A nurse is planning care for a client who is to undergo a nonstress test. Which of the following actions should the nurse include in the plan of care?
- A. Maintain the client NPO throughout the procedure.
- B. Place the client in a supine position.
- C. Instruct the client to massage the abdomen to stimulate fetal movement.
- D. Instruct the client to press the provided button each time fetal movement is detected.
Correct Answer: D
Rationale: The correct answer is D: Instruct the client to press the provided button each time fetal movement is detected. This action is essential during a nonstress test to track fetal movement and heart rate patterns. By pressing the button each time fetal movement is felt, the nurse can correlate these movements with any changes in the fetal heart rate, providing valuable information about fetal well-being. Maintaining the client NPO (A) is not necessary for a nonstress test. Placing the client in a supine position (B) can reduce blood flow to the fetus and is not recommended. Instructing the client to massage the abdomen (C) may lead to inaccurate test results by artificially stimulating fetal movements.

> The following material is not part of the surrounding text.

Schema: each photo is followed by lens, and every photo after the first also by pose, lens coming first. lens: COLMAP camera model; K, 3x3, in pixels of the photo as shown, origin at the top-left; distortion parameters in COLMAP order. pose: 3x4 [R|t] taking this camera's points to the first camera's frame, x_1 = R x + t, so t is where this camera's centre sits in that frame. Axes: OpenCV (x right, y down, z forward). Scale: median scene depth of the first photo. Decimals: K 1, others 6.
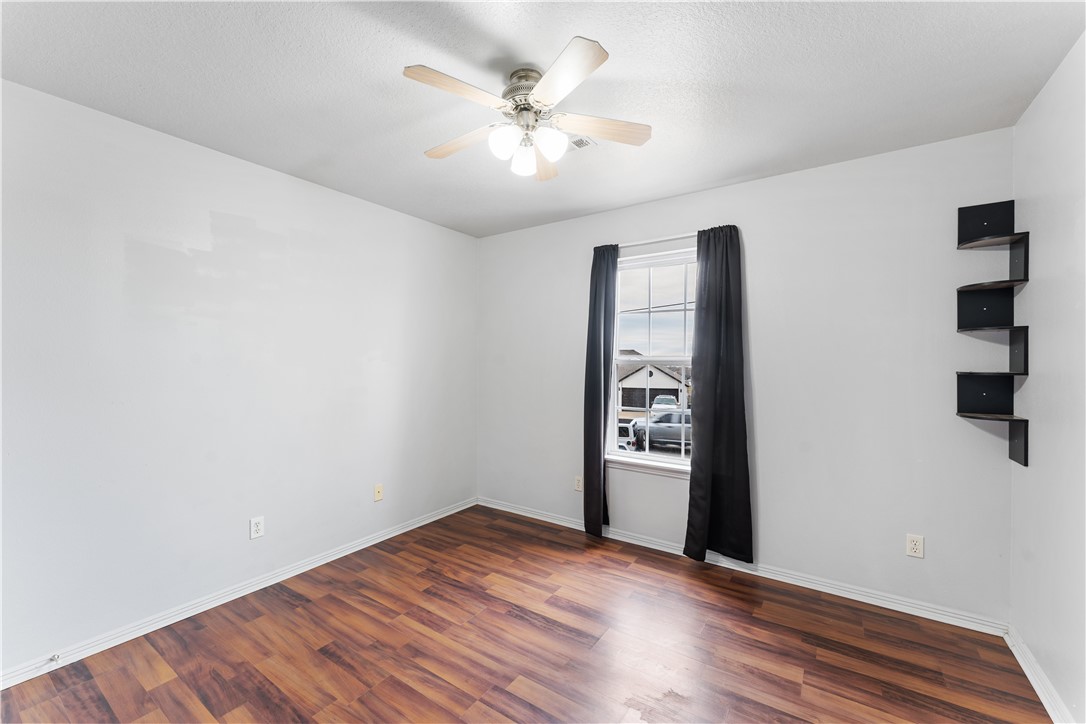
lens RADIAL K [[440.5, 0, 537.9], [0, 440.5, 364.5], [0, 0, 1]] dist [-0.000803, 0.000015]
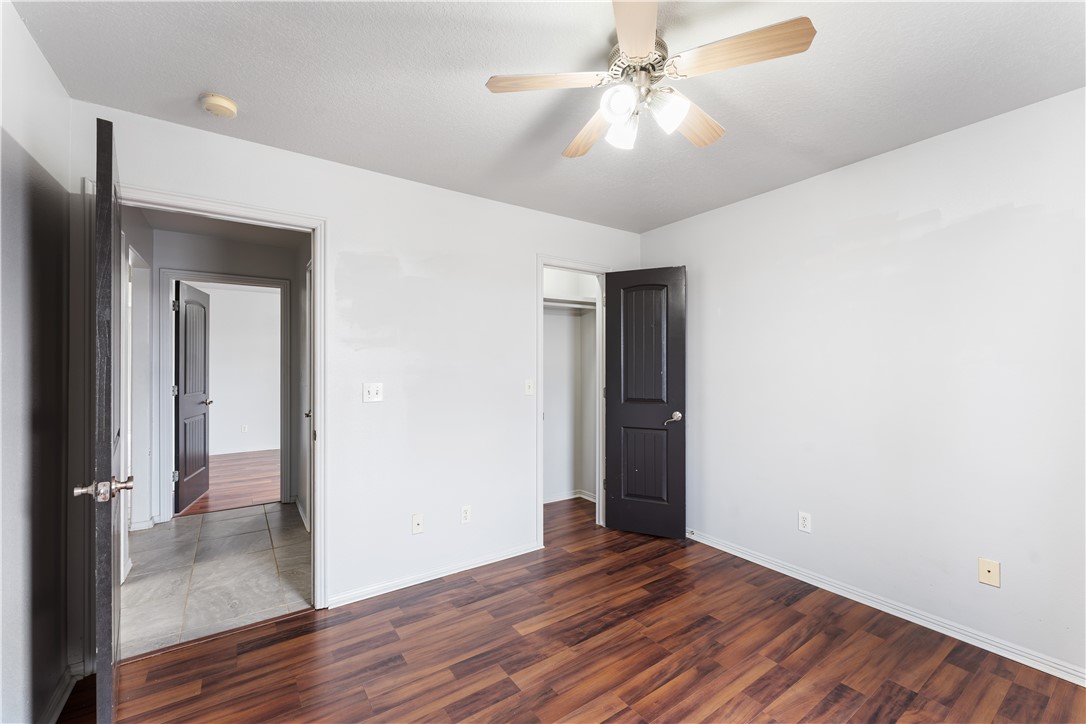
lens RADIAL K [[440.5, 0, 537.9], [0, 440.5, 364.5], [0, 0, 1]] dist [-0.000803, 0.000015]
pose [[-0.356472, 0.000217, -0.934306, 0.730063], [-0.005176, 0.999984, 0.002207, -0.010904], [0.934292, 0.005623, -0.356465, 0.973922]]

A nurse is teaching a client who is at 10 weeks of gestation about nutrition during pregnancy. Which of the following statements by the client indicates an understanding of the teaching?
- A. I should increase my protein intake to 60 grams each day.
- B. I should drink 2 liters of water each day.
- C. I should increase my overall daily caloric intake by 300 calories.
- D. I should take 600 micrograms of folic acid each day.
Correct Answer: D
Rationale: The correct answer is D because folic acid is crucial during pregnancy to prevent birth defects like spina bifida. It is recommended to take 600 micrograms daily. Choice A is incorrect as the recommended protein intake is 71 grams/day. Choice B is important but doesn't address nutrition specifically. Choice C is unnecessary and could lead to excessive weight gain.